Exercise requirements: Using the entries below, write out the line with "করে তিনি বলেন, আমরা", the line with "প্রধানমন্ত্রী বলেন, প্রায়", and every line in between, exactly as each is written.

Study material:
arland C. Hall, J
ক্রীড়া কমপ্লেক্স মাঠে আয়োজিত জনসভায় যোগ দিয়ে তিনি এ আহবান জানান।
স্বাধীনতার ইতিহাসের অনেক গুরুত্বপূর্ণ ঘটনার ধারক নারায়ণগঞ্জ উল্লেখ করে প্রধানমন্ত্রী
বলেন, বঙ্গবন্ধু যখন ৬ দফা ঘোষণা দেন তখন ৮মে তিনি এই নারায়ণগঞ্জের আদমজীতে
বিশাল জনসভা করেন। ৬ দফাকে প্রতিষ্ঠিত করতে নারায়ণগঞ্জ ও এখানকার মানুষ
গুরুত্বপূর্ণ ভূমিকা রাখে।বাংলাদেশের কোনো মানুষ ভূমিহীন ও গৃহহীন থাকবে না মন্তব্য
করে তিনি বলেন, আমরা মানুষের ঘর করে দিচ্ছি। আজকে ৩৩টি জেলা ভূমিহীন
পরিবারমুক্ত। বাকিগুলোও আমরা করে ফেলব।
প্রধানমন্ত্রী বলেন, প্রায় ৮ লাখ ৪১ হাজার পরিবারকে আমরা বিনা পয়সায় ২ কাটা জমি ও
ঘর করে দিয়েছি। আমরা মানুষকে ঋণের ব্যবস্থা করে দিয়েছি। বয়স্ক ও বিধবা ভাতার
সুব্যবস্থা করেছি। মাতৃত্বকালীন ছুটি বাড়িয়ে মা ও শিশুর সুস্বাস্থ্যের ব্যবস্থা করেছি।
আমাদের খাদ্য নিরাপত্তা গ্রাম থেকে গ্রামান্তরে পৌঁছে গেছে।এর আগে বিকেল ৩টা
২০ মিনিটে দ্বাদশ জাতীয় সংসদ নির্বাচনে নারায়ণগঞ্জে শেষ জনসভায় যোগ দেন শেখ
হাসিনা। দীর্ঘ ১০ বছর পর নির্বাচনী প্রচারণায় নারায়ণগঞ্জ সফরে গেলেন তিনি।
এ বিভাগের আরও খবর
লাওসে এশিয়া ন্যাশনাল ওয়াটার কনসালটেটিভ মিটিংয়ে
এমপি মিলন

...

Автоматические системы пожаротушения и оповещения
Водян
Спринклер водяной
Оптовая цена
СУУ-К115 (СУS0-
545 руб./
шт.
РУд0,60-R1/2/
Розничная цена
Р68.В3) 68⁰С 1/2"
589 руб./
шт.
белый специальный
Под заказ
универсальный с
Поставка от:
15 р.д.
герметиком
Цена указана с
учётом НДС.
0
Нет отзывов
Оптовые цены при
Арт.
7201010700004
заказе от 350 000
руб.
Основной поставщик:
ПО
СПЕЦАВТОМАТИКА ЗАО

The answer:
করে তিনি বলেন, আমরা মানুষের ঘর করে দিচ্ছি। আজকে ৩৩টি জেলা ভূমিহীন
পরিবারমুক্ত। বাকিগুলোও আমরা করে ফেলব।
প্রধানমন্ত্রী বলেন, প্রায় ৮ লাখ ৪১ হাজার পরিবারকে আমরা বিনা পয়সায় ২ কাটা জমি ও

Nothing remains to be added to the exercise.